A couple of weeks ago, Fright Rags put on a great event at The Little Theatre here in Rochester. Their Saturday Night Rewind featured a 35mm showing of The Lady in White, a 1988 ghost story from writer/director Frank LaLoggia (who got up early over in Italy to do a Q&A with the audience, bless him). It tells the story of young Frankie (Lucas Haas), a child seeking to help the ghost of a murdered little girl move on by solving the mystery of her murder. Watching it reminded me of how much I loved this story as a little girl. Here are five reasons to find it and watch it this weekend.
#1 – Local history
I am a Rochesterian, through and through. My accent has the flat As and I come from a predominantly Italian-American family, plenty of which the region is known to have. This was filmed locally in the 80s, in Lyons, NY. So there’s a point of local pride when you look at a film and say, “That’s our airport!” or “Hey, Lyons – I’ve driven down there to watch the leaves fall.” You may not get it if you don’t live here, but here’s something you can get: picture a place that you love and associate as being home. Then put that place on film. That swelling of feeling? Yeah, that’s it.
#2 – No, really, there’s a story there
Like most regions, we have a Lady in White story. The one particular to Rochester is the one associated with Durand Eastman Park. The variation of the legend is that the ghost of a woman roams the park looking for the man that killed her teenage daughter. Some say she’s there to torment necking teens; other say that she’s around to keep young girls safe from physical harm, such as rape and murder. It’s fascinating to research, and it’s creepy to go to those haunting grounds. It’s a reminder of the local legends that you may have as well. Everyone has one of those stories, so it makes the experience more universal.
#3 – The child actors
Lucas Haas is the main character in this, but the child acting in this film really carries the bulk of it. In between the scenes of Haas, we also get Jason Presson as his big brother Gino, who plays the part of teasing yet caring older sibling so well. There’s also Jared Rushton playing the prick bully we all grew up with to a remarkable degree of precision (sidenote: Rushton makes music now, and while he’s a talented guitarist, I still wish he was acting. He was good.). Then there’s Lisa Taylor, who played the grinning, love-struck Mary Ellen. We were lucky enough to have her in the audience with us a few weeks ago, and she was a peach of a woman (I’m not being sarcastic – if I call you a peach, I genuinely think well of you; it’s when I refer to something as “quaint” that you need to be concerned).
#4 – Part child-appropriate gumshoe mystery
Again with the Scooby Doo theme this month, but what the hell: as a kid, there is nothing better than a good mystery.
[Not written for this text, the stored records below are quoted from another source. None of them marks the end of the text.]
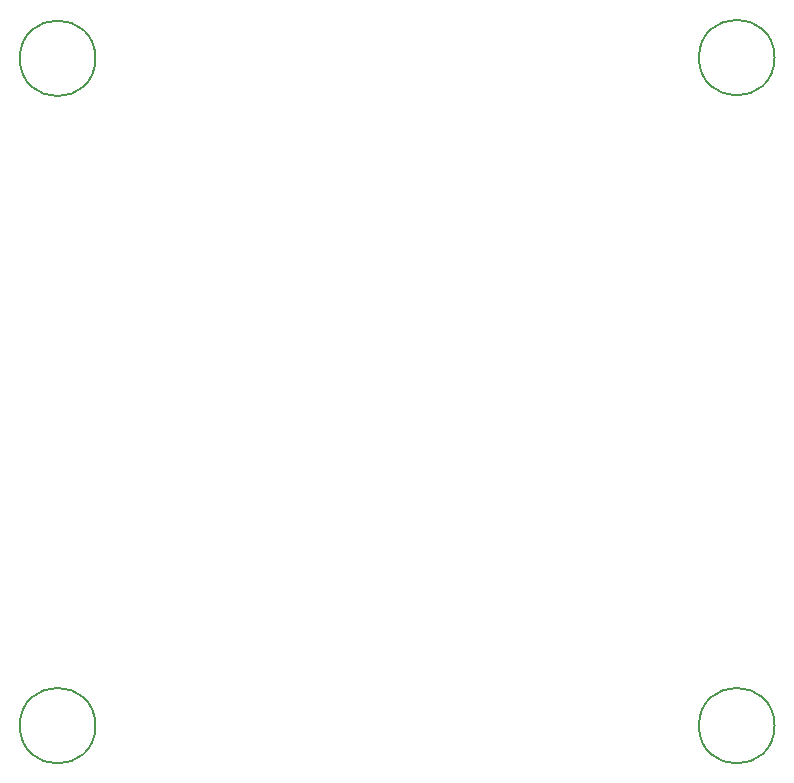
<source format=gbr>
%TF.GenerationSoftware,KiCad,Pcbnew,8.0.2*%
%TF.CreationDate,2024-10-12T15:23:14+02:00*%
%TF.ProjectId,OS-S88n,4f532d53-3838-46e2-9e6b-696361645f70,rev?*%
%TF.SameCoordinates,Original*%
%TF.FileFunction,Other,Comment*%
%FSLAX46Y46*%
G04 Gerber Fmt 4.6, Leading zero omitted, Abs format (unit mm)*
G04 Created by KiCad (PCBNEW 8.0.2) date 2024-10-12 15:23:14*
%MOMM*%
%LPD*%
G01*
G04 APERTURE LIST*
%ADD10C,0.150000*%
G04 APERTURE END LIST*
D10*
%TO.C,REF\u002A\u002A*%
X234200000Y-97000000D02*
G75*
G02*
X227800000Y-97000000I-3200000J0D01*
G01*
X227800000Y-97000000D02*
G75*
G02*
X234200000Y-97000000I3200000J0D01*
G01*
X176700000Y-97000000D02*
G75*
G02*
X170300000Y-97000000I-3200000J0D01*
G01*
X170300000Y-97000000D02*
G75*
G02*
X176700000Y-97000000I3200000J0D01*
G01*
X176700000Y-40500000D02*
G75*
G02*
X170300000Y-40500000I-3200000J0D01*
G01*
X170300000Y-40500000D02*
G75*
G02*
X176700000Y-40500000I3200000J0D01*
G01*
X234200000Y-40437776D02*
G75*
G02*
X227800000Y-40437776I-3200000J0D01*
G01*
X227800000Y-40437776D02*
G75*
G02*
X234200000Y-40437776I3200000J0D01*
G01*
%TD*%
M02*

</source>
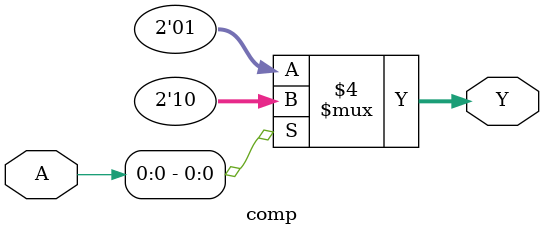
<source format=v>
module comp(A, Y);
input [2:0] A;
output reg [1:0] Y;

always @(A) begin
	if(A[0] == 1)
		Y = 2'b10;
	else
		Y = 2'b01;
end
endmodule
</source>
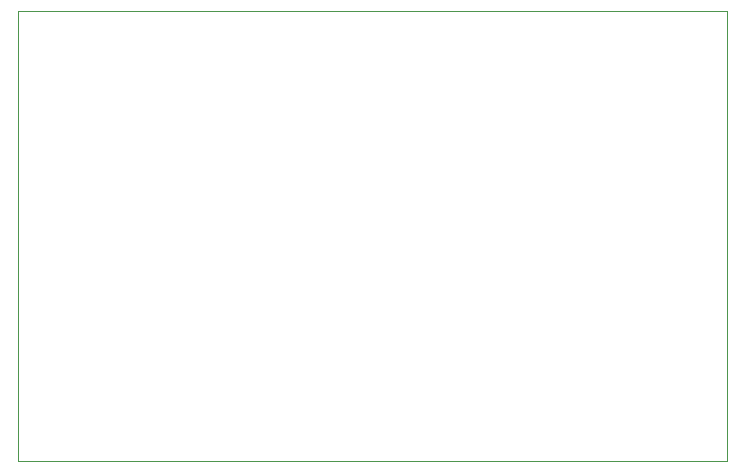
<source format=gbr>
%TF.GenerationSoftware,KiCad,Pcbnew,(5.1.4)-1*%
%TF.CreationDate,2019-11-11T10:46:24+08:00*%
%TF.ProjectId,jlink_vcom_to_rs232_adapter_plate,6a6c696e-6b5f-4766-936f-6d5f746f5f72,rev?*%
%TF.SameCoordinates,Original*%
%TF.FileFunction,Profile,NP*%
%FSLAX46Y46*%
G04 Gerber Fmt 4.6, Leading zero omitted, Abs format (unit mm)*
G04 Created by KiCad (PCBNEW (5.1.4)-1) date 2019-11-11 10:46:24*
%MOMM*%
%LPD*%
G04 APERTURE LIST*
%ADD10C,0.050000*%
G04 APERTURE END LIST*
D10*
X230000000Y-37465000D02*
X230000000Y-75565000D01*
X170000000Y-75565000D02*
X230000000Y-75565000D01*
X170000000Y-37465000D02*
X230000000Y-37465000D01*
X170000000Y-37465000D02*
X170000000Y-75565000D01*
M02*

</source>
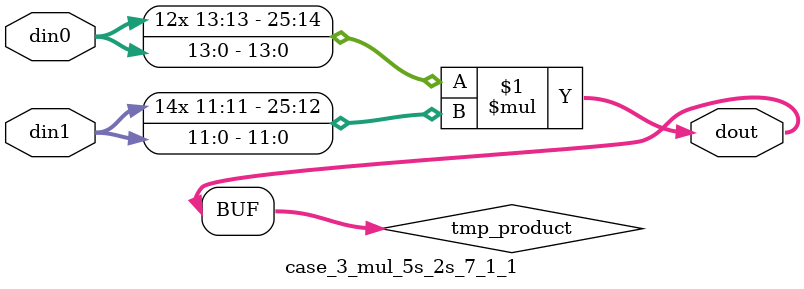
<source format=v>

`timescale 1 ns / 1 ps

 module case_3_mul_5s_2s_7_1_1(din0, din1, dout);
parameter ID = 1;
parameter NUM_STAGE = 0;
parameter din0_WIDTH = 14;
parameter din1_WIDTH = 12;
parameter dout_WIDTH = 26;

input [din0_WIDTH - 1 : 0] din0; 
input [din1_WIDTH - 1 : 0] din1; 
output [dout_WIDTH - 1 : 0] dout;

wire signed [dout_WIDTH - 1 : 0] tmp_product;



























assign tmp_product = $signed(din0) * $signed(din1);








assign dout = tmp_product;





















endmodule

</source>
It doesn’t matter if you’re trying to solve who ate the last Reese’s Peanut Butter Cup (hint: it was me) or if you’re questioning a decades-old murder: nothing will occupy a kid like a chance to solve a head-scratcher. Better yet, nothing beats being the little kid that cracks this when an adult couldn’t. This film will make you remember what it’s like to be a child that questioned the unknown, the fresh pair of eyes on something an adult couldn’t see. It’s equal parts smile and new perspective.
#5 – Growing up Italian
I could probably label this one “growing up Polish” or “growing up Puerto Rican” but for today, it’s Italian because, well, that’s what’s on display, and I’m Italian-American. I could just about smell the sauce cooking at a few points. Praying grandmother with rosary beads? Check. Smoking grandfather? Check. Affectionate demeanor in everything from a smile to a hug to a smack on the back of the head? Oh double check. If you’re Italian-American, you’ve experienced all of that. And it’s a wonderful way to grow up.
Again, many thanks to the gang at Fright Rags for putting on this event – it was a true trip down memory lane. Go out and watch this one this weekend.